The newly renovated Keller Center, home to the University of Chicago’s Harris School of Public Policy on Chicago’s South Side, is crafted from a 1963 building designed by the architect of New York’s Radio City Music Hall and D.C.’s Kennedy Center, Edward Durell Stone. On the outside is a colonnade of delicate columns etched with a hexagonal motif. Stone’s original interior sported wood paneling, pea-green paint, and purple carpet—the sort of swinging-’60s vibe where you’d expect to be greeted by a door person dispensing cigarette holders.
Now, there are burly concrete slabs and columns, and a monumental staircase sheathed in black steel, surrounded by break-out spaces, glass-walled classrooms and meeting rooms, and open-office workstations.
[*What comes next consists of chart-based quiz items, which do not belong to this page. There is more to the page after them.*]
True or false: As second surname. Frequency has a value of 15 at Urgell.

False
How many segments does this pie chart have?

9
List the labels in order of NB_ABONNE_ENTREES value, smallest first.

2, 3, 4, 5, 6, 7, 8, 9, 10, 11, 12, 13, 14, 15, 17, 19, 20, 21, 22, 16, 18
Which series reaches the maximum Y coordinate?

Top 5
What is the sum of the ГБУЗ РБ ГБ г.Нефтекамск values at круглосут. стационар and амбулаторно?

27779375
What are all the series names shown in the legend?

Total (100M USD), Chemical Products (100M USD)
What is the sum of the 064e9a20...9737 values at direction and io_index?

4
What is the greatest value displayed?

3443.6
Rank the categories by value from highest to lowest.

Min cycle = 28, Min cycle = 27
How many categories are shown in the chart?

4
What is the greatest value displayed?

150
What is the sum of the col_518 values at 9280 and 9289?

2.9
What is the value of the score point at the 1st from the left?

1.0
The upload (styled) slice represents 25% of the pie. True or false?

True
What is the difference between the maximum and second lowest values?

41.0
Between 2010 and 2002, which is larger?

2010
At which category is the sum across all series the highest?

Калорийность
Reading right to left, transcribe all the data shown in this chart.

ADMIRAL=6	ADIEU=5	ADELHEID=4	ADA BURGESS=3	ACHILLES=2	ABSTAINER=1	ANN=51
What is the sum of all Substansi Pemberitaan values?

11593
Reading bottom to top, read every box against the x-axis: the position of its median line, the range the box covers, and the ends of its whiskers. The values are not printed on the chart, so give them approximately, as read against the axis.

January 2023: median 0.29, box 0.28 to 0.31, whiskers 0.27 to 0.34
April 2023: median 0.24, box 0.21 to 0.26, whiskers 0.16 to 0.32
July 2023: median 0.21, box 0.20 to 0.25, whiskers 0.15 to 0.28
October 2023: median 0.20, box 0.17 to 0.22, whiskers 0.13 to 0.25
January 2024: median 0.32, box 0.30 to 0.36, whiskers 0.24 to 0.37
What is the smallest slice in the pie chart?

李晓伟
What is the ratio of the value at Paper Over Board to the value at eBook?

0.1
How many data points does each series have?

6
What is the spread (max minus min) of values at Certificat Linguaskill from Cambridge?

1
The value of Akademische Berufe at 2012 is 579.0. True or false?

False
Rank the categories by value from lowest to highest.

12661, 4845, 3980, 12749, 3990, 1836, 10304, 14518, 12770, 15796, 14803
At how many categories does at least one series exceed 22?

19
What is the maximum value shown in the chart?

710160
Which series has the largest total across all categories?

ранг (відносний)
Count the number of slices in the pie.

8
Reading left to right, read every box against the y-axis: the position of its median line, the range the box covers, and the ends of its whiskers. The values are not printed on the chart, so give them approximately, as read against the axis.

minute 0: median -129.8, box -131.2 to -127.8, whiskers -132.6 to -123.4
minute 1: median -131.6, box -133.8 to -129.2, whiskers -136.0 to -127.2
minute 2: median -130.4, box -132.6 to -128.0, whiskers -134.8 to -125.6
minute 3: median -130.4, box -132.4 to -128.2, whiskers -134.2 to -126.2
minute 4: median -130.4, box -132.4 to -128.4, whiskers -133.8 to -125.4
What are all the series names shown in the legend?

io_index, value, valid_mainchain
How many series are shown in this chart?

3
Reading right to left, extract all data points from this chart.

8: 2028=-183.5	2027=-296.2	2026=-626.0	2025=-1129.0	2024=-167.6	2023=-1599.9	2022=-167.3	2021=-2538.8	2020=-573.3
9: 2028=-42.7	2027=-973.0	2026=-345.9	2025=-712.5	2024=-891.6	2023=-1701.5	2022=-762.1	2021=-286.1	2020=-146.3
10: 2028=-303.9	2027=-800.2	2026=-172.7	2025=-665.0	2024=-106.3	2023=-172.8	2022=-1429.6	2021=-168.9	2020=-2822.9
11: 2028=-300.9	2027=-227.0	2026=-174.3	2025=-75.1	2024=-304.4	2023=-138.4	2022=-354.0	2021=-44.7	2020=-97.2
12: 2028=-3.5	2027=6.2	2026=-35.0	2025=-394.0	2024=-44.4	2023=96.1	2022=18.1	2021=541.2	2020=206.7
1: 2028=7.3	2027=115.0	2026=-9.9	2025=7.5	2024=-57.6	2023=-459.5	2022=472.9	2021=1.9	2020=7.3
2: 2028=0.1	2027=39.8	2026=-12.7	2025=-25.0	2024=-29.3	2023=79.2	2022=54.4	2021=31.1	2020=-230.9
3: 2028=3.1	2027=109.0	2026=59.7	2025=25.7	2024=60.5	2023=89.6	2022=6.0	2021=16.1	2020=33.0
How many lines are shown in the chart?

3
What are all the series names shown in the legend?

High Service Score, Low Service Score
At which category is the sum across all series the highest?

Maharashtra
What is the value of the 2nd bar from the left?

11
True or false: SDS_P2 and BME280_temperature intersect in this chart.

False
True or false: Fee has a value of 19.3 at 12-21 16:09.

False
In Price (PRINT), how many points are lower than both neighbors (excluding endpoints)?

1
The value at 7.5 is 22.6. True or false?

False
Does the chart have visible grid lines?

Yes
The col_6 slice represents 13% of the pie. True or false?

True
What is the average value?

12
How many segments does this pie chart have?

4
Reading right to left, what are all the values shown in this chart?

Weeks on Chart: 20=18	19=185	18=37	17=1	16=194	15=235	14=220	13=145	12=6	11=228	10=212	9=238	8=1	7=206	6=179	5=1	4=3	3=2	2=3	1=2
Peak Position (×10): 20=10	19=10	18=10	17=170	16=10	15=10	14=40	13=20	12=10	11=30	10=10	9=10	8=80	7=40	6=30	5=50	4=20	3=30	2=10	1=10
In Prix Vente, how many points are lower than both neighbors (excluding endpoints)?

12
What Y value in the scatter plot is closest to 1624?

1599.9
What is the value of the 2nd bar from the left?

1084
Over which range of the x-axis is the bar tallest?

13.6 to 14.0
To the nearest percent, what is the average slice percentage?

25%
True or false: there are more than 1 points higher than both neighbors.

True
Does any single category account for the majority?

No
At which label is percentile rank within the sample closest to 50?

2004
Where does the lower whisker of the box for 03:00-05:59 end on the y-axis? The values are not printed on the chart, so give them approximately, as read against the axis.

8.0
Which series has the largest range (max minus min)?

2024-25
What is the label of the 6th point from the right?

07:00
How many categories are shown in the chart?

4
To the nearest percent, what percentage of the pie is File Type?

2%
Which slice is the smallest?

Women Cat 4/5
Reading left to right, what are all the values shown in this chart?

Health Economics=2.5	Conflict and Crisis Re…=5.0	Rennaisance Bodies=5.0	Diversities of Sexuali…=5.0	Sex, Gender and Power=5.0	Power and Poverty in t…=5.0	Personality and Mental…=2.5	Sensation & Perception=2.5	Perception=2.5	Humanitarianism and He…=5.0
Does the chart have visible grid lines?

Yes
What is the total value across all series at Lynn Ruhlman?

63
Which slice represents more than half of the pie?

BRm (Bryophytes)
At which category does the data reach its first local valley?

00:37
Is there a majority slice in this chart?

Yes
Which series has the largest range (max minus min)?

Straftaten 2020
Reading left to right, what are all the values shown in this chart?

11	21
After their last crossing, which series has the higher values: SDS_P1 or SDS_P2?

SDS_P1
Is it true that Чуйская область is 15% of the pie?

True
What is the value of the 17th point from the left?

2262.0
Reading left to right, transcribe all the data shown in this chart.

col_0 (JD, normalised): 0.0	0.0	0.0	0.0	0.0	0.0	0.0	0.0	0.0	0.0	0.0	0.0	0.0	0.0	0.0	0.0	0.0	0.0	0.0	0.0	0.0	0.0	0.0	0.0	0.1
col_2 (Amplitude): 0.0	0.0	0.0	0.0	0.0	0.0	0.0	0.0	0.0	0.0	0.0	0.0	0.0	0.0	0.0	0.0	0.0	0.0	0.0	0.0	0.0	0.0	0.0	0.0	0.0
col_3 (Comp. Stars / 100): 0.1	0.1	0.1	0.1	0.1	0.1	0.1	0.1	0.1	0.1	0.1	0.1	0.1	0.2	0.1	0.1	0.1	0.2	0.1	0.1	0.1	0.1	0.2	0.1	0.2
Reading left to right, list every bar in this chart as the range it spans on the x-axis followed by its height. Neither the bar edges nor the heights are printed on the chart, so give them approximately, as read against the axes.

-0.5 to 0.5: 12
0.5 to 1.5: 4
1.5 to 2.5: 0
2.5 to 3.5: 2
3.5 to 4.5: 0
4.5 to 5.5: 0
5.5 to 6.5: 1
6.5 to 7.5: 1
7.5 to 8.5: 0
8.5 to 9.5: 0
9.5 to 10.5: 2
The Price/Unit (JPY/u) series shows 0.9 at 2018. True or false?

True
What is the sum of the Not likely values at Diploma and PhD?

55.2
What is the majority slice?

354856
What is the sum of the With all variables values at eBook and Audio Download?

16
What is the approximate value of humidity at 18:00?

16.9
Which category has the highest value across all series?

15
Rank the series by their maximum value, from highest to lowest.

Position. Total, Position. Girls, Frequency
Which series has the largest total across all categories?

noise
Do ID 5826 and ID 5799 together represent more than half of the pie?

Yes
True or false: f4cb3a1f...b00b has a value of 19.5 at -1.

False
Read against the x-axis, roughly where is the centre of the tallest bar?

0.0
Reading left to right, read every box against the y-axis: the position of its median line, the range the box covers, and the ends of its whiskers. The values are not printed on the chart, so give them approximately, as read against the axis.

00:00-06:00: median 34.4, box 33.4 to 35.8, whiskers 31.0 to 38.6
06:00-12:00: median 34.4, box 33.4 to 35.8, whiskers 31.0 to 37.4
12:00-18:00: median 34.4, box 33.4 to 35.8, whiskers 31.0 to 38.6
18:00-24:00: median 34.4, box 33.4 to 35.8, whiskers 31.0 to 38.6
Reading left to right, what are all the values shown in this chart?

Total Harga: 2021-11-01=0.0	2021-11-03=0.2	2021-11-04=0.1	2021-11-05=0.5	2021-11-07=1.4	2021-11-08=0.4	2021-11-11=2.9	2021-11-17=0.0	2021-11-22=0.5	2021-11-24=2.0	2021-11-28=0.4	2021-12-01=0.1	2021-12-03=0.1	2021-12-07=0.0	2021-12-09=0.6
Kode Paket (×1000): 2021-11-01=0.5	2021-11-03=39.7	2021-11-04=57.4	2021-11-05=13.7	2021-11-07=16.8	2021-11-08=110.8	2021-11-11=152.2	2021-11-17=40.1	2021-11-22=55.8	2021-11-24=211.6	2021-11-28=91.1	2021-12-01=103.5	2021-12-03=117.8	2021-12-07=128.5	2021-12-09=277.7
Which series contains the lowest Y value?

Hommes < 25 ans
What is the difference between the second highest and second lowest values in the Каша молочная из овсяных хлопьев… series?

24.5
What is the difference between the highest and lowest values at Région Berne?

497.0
It could be a coworking space, or tech office, or a library lounge—it’s largely a neutral container.
Until you get to its core. The building’s four-story atrium is dominated by terraced stair seating created in the shop of renowned Chicago artist Theaster Gates. The medium-hued wood—milled from ash trees in the city that were destroyed by the emerald ash borer—has a mild echo of the rich, tactile materiality common to Gates’s work, often harnessed through repurposing grubby, devalued matter (like tar and roofing tiles) into sculpture. Gates’s stair warms and defines the building’s heart as a social condenser.